I may run a full sweep-bench later to get a better comparison, I only ran it at very low amounts just to validate the model was warmed up and running at normal speeds ( I usually do this before launching server) and it performed about the same.
👤 saood06 commented the 2025-05-20 at 09:19:47:
I don't see the same large improvement that seems to scale with context size that you do.
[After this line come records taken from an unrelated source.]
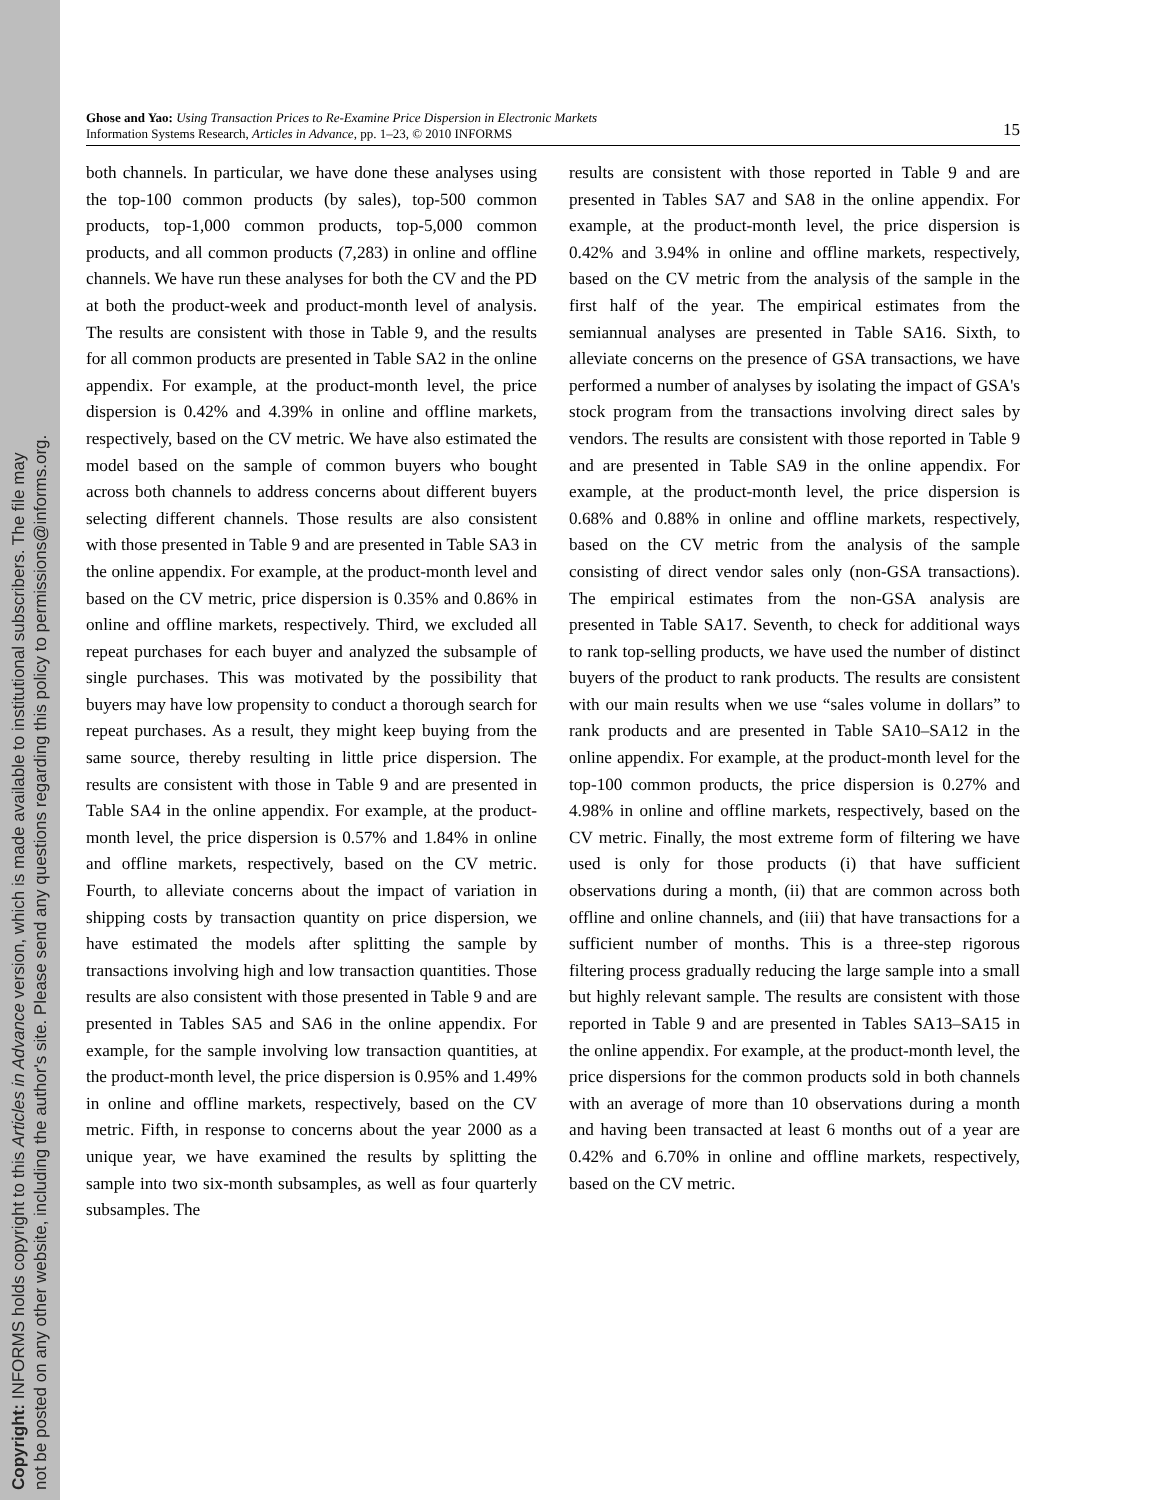Copyright: INFORMS holds copyright to this Articles in Advance version, which is made available to institutional subscribers. The file may
not be posted on any other website, including the author's site. Please send any questions regarding this policy to permissions@informs.org.
Ghose and Yao: Using Transaction Prices to Re-Examine Price Dispersion in Electronic Markets
Information Systems Research, Articles in Advance, pp. 1–23, © 2010 INFORMS 15
both channels. In particular, we have done these analyses using the top-100 common products (by sales), top-500 common products, top-1,000 common products, top-5,000 common products, and all common products (7,283) in online and offline channels. We have run these analyses for both the CV and the PD at both the product-week and product-month level of analysis. The results are consistent with those in Table 9, and the results for all common products are presented in Table SA2 in the online appendix. For example, at the product-month level, the price dispersion is 0.42% and 4.39% in online and offline markets, respectively, based on the CV metric. We have also estimated the model based on the sample of common buyers who bought across both channels to address concerns about different buyers selecting different channels. Those results are also consistent with those presented in Table 9 and are presented in Table SA3 in the online appendix. For example, at the product-month level and based on the CV metric, price dispersion is 0.35% and 0.86% in online and offline markets, respectively. Third, we excluded all repeat purchases for each buyer and analyzed the subsample of single purchases. This was motivated by the possibility that buyers may have low propensity to conduct a thorough search for repeat purchases. As a result, they might keep buying from the same source, thereby resulting in little price dispersion. The results are consistent with those in Table 9 and are presented in Table SA4 in the online appendix. For example, at the product-month level, the price dispersion is 0.57% and 1.84% in online and offline markets, respectively, based on the CV metric. Fourth, to alleviate concerns about the impact of variation in shipping costs by transaction quantity on price dispersion, we have estimated the models after splitting the sample by transactions involving high and low transaction quantities. Those results are also consistent with those presented in Table 9 and are presented in Tables SA5 and SA6 in the online appendix. For example, for the sample involving low transaction quantities, at the product-month level, the price dispersion is 0.95% and 1.49% in online and offline markets, respectively, based on the CV metric. Fifth, in response to concerns about the year 2000 as a unique year, we have examined the results by splitting the sample into two six-month subsamples, as well as four quarterly subsamples. The
results are consistent with those reported in Table 9 and are presented in Tables SA7 and SA8 in the online appendix. For example, at the product-month level, the price dispersion is 0.42% and 3.94% in online and offline markets, respectively, based on the CV metric from the analysis of the sample in the first half of the year. The empirical estimates from the semiannual analyses are presented in Table SA16. Sixth, to alleviate concerns on the presence of GSA transactions, we have performed a number of analyses by isolating the impact of GSA's stock program from the transactions involving direct sales by vendors. The results are consistent with those reported in Table 9 and are presented in Table SA9 in the online appendix. For example, at the product-month level, the price dispersion is 0.68% and 0.88% in online and offline markets, respectively, based on the CV metric from the analysis of the sample consisting of direct vendor sales only (non-GSA transactions). The empirical estimates from the non-GSA analysis are presented in Table SA17. Seventh, to check for additional ways to rank top-selling products, we have used the number of distinct buyers of the product to rank products. The results are consistent with our main results when we use “sales volume in dollars” to rank products and are presented in Table SA10–SA12 in the online appendix. For example, at the product-month level for the top-100 common products, the price dispersion is 0.27% and 4.98% in online and offline markets, respectively, based on the CV metric. Finally, the most extreme form of filtering we have used is only for those products (i) that have sufficient observations during a month, (ii) that are common across both offline and online channels, and (iii) that have transactions for a sufficient number of months. This is a three-step rigorous filtering process gradually reducing the large sample into a small but highly relevant sample. The results are consistent with those reported in Table 9 and are presented in Tables SA13–SA15 in the online appendix. For example, at the product-month level, the price dispersions for the common products sold in both channels with an average of more than 10 observations during a month and having been transacted at least 6 months out of a year are 0.42% and 6.70% in online and offline markets, respectively, based on the CV metric.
So, I guess, it is somehow related to NUMA, so it is bottle-necked on that when computing self-attention. If so, yes, you probably will not see (significant) performance improvement.
I'm not sure because it has good local hitrate on TG see this: https://github.com/ikawrakow/ik_llama.cpp/discussions/201#discussioncomment-13203928
👤 ikawrakow commented the 2025-05-20 at 09:44:56:
I'm not sure because it has good local hitrate on TG see this: https://github.com/ikawrakow/ik_llama.cpp/discussions/201#discussioncomment-13203928
The high local TG hit rate is measured at what context?